*** Source material Section Begins ***

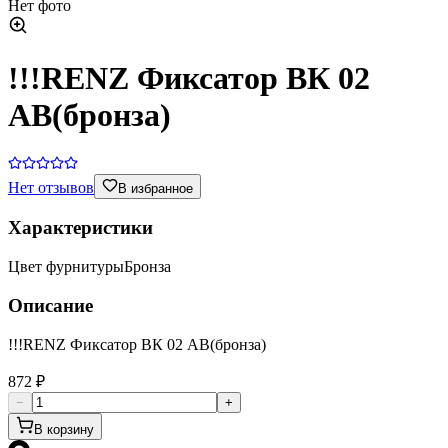
Нет фото
!!!RENZ Фиксатор ВК 02
AB(бронза)
Нет отзывов
В избранное
Характеристики
Цвет фурнитуры
Бронза
Описание
!!!RENZ Фиксатор ВК 02 AB(бронза)
872 ₽
−
+
В корзину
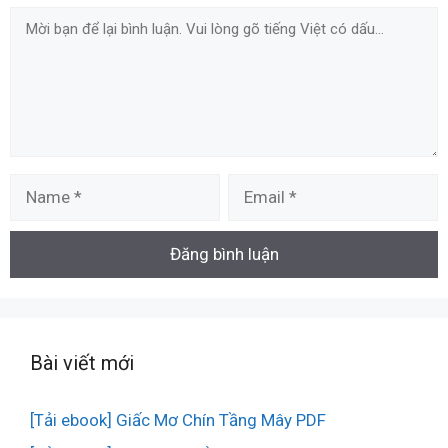
Comment
Name
Email
Bài viết mới
[Tải ebook] Giấc Mơ Chín Tầng Mây PDF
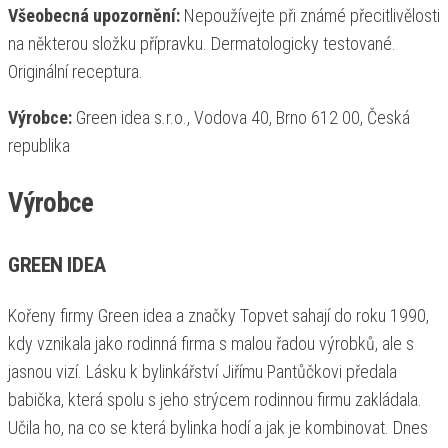
Všeobecná upozornění:
Nepoužívejte při známé přecitlivělosti
na některou složku přípravku. Dermatologicky testované.
Originální receptura.
Výrobce:
Green idea s.r.o., Vodova 40, Brno 612 00, Česká
republika
Výrobce
GREEN IDEA
Kořeny firmy Green idea a značky Topvet sahají do roku 1990,
kdy vznikala jako rodinná firma s malou řadou výrobků, ale s
jasnou vizí. Lásku k bylinkářství Jiřímu Pantůčkovi předala
babička, která spolu s jeho strýcem rodinnou firmu zakládala.
Učila ho, na co se která bylinka hodí a jak je kombinovat. Dnes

*** Source material Section Ends ***

» Task requirements:
Take the line with "Нет отзывов" as the first line and the last line of the records above as the final one; reproduce exactly the lines between them, both included, without pictures.

» Answer:
Нет отзывов
В избранное
Характеристики
Цвет фурнитуры
Бронза
Описание
!!!RENZ Фиксатор ВК 02 AB(бронза)
872 ₽
−
+
В корзину
Comment
Name
Email
Bài viết mới
[Tải ebook] Giấc Mơ Chín Tầng Mây PDF
Všeobecná upozornění:
Nepoužívejte při známé přecitlivělosti
na některou složku přípravku. Dermatologicky testované.
Originální receptura.
Výrobce:
Green idea s.r.o., Vodova 40, Brno 612 00, Česká
republika
Výrobce
GREEN IDEA
Kořeny firmy Green idea a značky Topvet sahají do roku 1990,
kdy vznikala jako rodinná firma s malou řadou výrobků, ale s
jasnou vizí. Lásku k bylinkářství Jiřímu Pantůčkovi předala
babička, která spolu s jeho strýcem rodinnou firmu zakládala.
Učila ho, na co se která bylinka hodí a jak je kombinovat. Dnes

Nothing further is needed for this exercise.